Neoclassicism and Surrealism
The Picasso art period extending from 1919 to 1929 featured a significant shift in style. In the wake of his first visit to Italy and the conclusion of World War I, the artist’s paintings, such as the watercolor Peasants Sleeping (1919) reflected a restoration of order in art, and his neoclassical artworks offer a stark contrast to his Cubist paintings. However, as the French Surrealist Movement gained traction in the mid-1920s, Picasso began to reprise his penchant for Primitivism in such Surrealist-influenced paintings as Three Dancers (1925).
In 1927, the 46-year-old artist met Marie-Therese Walter, a 17-year-old girl from Spain. The two formed a relationship and Marie-Therese gave birth to Picasso’s daughter Maya. They remained a couple until 1936, and she inspired the artist’s „Vollard Suite,“ which consists of 100 neoclassical etchings completed in 1937. Picasso took up with artist and photographer Dora Maar in the late ’30s.
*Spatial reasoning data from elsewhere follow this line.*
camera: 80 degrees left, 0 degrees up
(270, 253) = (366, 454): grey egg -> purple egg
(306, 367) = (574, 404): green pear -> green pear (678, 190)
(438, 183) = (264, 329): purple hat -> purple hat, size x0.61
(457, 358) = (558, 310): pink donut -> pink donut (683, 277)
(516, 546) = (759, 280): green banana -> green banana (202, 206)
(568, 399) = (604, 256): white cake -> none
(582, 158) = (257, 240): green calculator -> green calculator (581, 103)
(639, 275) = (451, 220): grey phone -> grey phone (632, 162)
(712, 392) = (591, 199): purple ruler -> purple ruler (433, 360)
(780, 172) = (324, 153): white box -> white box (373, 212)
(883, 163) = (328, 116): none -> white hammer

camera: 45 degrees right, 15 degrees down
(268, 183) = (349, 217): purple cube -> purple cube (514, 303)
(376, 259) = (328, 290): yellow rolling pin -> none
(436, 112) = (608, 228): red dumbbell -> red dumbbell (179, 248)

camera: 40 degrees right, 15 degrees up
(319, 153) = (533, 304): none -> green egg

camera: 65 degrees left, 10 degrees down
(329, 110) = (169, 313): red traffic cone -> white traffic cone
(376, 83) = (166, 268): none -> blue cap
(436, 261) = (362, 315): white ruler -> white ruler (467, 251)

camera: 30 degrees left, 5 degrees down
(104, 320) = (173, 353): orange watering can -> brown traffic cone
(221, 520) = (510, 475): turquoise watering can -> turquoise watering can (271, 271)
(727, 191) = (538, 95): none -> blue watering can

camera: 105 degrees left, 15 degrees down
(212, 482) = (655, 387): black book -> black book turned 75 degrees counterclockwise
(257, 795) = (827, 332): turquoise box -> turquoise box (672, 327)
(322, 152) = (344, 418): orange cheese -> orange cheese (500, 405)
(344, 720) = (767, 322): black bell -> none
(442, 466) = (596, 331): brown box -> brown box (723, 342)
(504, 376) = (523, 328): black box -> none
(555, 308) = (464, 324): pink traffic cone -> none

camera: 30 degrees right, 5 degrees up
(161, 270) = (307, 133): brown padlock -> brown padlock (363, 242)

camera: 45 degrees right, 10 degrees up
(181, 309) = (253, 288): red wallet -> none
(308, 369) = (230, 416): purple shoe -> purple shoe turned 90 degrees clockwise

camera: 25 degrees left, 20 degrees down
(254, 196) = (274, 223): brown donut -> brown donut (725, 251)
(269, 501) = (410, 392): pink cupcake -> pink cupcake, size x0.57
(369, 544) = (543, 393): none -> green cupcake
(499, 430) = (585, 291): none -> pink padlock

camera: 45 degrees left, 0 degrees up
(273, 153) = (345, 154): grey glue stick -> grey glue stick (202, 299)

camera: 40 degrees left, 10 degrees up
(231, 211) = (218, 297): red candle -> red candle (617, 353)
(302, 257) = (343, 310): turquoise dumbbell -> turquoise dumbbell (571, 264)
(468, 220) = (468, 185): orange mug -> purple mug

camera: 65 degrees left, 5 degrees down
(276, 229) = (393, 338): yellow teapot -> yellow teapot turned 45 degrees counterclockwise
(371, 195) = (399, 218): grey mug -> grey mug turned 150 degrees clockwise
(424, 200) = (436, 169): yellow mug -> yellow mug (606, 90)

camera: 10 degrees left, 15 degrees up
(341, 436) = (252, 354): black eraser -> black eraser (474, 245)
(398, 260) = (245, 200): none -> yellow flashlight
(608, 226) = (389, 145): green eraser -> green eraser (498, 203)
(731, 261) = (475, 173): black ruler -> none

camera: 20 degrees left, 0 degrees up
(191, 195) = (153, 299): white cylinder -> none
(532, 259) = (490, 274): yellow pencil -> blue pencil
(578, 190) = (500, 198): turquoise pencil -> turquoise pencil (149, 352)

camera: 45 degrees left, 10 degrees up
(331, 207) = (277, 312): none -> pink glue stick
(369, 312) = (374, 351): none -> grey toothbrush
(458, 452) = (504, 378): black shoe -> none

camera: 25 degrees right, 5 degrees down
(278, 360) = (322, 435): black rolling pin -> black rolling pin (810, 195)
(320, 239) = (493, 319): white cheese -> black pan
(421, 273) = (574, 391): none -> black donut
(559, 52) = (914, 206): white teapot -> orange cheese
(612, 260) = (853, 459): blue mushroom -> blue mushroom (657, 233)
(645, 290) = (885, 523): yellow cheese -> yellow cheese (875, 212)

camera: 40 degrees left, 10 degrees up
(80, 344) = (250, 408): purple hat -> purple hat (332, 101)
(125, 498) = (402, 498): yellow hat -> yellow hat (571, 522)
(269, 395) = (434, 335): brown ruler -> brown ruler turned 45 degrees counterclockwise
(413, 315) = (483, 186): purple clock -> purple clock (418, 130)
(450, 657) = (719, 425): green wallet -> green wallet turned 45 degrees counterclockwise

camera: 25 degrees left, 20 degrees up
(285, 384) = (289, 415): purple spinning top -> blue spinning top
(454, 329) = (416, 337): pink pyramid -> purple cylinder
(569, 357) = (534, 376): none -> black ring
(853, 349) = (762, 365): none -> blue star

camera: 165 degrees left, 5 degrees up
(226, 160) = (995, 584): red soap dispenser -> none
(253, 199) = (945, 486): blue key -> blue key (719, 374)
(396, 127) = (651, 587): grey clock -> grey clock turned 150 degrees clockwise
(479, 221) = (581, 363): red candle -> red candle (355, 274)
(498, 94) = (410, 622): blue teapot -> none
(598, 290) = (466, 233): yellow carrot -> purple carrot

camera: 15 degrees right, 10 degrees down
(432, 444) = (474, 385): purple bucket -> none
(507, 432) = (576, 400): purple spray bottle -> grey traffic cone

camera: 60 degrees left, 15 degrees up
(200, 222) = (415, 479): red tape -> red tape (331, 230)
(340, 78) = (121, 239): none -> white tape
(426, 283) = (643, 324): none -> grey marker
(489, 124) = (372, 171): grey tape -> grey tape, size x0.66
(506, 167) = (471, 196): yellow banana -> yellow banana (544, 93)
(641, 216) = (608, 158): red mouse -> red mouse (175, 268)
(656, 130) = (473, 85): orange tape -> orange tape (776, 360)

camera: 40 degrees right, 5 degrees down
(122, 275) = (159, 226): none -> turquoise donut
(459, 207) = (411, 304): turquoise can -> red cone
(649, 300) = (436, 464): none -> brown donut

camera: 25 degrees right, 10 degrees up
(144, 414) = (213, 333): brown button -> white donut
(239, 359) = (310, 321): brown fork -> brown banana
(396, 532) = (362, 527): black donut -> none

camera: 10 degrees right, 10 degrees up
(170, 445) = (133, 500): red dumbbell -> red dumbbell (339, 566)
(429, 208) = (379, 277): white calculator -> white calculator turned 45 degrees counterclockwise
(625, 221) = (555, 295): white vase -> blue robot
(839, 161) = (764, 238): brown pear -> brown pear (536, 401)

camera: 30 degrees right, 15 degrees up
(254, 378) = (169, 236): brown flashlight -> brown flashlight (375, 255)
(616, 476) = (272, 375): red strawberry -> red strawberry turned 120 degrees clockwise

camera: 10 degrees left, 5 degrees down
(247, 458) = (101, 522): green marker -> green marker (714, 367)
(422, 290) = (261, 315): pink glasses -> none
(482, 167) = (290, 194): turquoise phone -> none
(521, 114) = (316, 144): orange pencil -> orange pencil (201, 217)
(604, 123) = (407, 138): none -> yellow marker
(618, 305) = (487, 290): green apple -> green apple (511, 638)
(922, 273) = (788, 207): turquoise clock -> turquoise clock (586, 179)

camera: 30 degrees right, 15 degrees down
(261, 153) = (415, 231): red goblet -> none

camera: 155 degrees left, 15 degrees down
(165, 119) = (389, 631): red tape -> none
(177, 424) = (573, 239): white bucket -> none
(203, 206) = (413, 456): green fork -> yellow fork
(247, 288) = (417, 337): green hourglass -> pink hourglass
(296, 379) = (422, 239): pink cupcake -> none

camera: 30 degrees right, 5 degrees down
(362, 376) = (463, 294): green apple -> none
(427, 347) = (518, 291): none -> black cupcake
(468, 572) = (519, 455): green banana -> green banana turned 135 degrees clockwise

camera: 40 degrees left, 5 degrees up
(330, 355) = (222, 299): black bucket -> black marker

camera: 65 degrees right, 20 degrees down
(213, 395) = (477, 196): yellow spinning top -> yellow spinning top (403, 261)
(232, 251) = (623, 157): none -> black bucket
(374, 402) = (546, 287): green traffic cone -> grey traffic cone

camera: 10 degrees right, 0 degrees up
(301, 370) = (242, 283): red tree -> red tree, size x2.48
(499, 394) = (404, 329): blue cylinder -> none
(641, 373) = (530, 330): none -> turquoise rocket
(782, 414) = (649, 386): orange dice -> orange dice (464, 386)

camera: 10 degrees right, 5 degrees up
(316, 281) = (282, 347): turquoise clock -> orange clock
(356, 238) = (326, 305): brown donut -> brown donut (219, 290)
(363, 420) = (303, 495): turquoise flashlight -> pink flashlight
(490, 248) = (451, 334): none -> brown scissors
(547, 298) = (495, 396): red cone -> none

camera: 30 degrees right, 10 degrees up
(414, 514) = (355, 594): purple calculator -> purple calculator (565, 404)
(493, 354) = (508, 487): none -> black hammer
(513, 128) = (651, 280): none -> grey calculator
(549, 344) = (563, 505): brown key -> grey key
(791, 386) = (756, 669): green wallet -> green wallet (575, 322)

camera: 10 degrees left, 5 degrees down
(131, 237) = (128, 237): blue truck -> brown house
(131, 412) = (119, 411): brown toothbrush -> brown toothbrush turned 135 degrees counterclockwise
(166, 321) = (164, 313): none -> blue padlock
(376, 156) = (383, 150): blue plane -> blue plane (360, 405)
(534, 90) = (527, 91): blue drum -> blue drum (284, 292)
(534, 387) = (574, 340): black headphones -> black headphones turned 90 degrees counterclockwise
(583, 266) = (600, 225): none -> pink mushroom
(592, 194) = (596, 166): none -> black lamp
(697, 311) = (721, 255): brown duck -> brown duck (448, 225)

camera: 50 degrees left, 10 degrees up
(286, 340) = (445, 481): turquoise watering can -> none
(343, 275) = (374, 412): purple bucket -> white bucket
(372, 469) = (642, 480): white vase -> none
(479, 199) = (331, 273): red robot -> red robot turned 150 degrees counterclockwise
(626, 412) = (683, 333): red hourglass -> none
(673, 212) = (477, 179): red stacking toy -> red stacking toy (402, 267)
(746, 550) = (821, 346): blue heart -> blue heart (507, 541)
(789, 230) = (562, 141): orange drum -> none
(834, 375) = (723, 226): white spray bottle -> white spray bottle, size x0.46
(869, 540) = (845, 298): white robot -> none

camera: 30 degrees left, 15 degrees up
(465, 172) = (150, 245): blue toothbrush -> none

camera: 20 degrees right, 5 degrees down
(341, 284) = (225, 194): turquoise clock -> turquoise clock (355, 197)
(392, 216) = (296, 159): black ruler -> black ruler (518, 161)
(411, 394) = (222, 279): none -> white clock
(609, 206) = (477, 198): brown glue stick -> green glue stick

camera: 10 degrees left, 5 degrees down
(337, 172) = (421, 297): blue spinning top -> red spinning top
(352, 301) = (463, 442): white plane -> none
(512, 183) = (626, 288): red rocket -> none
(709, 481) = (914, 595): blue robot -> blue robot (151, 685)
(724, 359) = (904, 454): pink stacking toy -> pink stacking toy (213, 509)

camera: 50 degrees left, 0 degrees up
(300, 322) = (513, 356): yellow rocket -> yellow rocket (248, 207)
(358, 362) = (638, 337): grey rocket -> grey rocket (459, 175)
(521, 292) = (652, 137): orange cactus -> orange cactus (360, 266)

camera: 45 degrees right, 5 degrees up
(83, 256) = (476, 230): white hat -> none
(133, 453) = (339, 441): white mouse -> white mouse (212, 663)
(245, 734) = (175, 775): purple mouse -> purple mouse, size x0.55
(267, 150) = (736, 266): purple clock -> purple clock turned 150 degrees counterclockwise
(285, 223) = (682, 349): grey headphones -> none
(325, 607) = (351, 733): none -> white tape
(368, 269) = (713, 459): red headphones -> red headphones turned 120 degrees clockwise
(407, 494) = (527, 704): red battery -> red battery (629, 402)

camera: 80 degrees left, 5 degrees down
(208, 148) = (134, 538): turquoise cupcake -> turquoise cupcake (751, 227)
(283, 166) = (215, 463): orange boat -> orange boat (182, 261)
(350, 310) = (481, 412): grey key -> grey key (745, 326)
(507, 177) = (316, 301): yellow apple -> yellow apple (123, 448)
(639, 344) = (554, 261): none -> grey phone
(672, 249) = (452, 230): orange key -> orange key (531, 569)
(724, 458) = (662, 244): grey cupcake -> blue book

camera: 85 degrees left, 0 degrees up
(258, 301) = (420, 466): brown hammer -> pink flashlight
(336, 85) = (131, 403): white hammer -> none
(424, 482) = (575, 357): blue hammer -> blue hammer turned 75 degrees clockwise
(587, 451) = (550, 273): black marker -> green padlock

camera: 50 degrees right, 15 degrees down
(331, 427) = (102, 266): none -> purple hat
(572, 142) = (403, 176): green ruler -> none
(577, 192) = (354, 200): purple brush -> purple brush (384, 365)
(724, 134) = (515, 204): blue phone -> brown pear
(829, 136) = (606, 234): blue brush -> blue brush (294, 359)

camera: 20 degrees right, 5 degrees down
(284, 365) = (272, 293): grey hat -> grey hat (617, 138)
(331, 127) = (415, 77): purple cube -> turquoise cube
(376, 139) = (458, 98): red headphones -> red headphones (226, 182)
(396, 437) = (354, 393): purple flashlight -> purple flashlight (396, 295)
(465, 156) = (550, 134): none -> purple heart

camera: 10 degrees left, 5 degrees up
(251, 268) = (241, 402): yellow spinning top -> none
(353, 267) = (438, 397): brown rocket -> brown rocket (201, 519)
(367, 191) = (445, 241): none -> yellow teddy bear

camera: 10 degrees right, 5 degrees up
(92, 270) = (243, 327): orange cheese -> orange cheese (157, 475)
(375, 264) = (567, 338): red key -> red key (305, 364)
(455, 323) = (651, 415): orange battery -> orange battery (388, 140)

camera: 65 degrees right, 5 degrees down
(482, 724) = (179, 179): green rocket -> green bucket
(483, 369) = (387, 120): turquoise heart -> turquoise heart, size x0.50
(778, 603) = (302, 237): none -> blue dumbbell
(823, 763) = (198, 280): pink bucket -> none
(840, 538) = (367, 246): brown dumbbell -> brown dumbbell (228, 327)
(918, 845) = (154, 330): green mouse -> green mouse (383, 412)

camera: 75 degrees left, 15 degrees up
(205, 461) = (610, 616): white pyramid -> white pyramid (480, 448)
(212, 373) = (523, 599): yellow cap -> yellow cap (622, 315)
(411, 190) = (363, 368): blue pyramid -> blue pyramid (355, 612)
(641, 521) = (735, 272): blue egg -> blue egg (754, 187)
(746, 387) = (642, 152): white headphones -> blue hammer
During the 1930s, Picasso’s works such as his well-known Guernica, a unique depiction of the Spanish Civil War, reflected the violence of war time. The menacing minotaur became a central symbol of his art, replacing the harlequin of his earlier years.
Later Years: 1940-1973
During World War II, Picasso remained in Paris under German occupation, enduring Gestapo harassment while he continued to create art. Some of the time, he wrote poetry, completing more than 300 works between 1939 and 1959. He also completed two plays, „Desire Caught by the Tail,“ and „The Four Little Girls.“
After Paris was liberated in 1944, Picasso began a new relationship with the much younger art student Francoise Gilot. Together, they produced a son, Claude, in 1947, and a daughter, Paloma, in 1949. Their relationship was doomed like so many of Picasso’s previous ones, however, due to his continual infidelities and abuse.
He focused on sculpture during this era, participating in an international exhibition at the Philadelphia Museum of Art in 1949. He subsequently created a commissioned sculpture known as the Chicago Picasso, which he donated to the U. S. city.
In 1961, at the age of 79, the artist married his second and last wife, 27-year-old Jacqueline Roque. She proved to be one of his career’s greatest inspirations. Picasso produced more than 70 portraits of her during the final 17 years he was alive.
As his life neared its end, the artist experienced a flurry of creativity. The resulting artworks were a mixture of his previous styles and included colorful paintings and copper etchings. Art experts later recognized the beginnings of Neo-Expressionism in Picasso’s final works.
Pablo Picasso died on 8 April 1973 in Mougins, France, from pulmonary edema and a heart attack, the morning after he and his wife Jacqueline entertained friends for dinner. He was interred at the Château of Vauvenargues near Aix-en-Provence, a property he had acquired in 1958 and occupied with Jacqueline between 1959 and 1962. Jacqueline prevented his children Claude and Paloma from attending the funeral.[68] Devastated and lonely after the death of Picasso, Jacqueline killed herself by gunshot in 1986 when she was 59 years old.[69]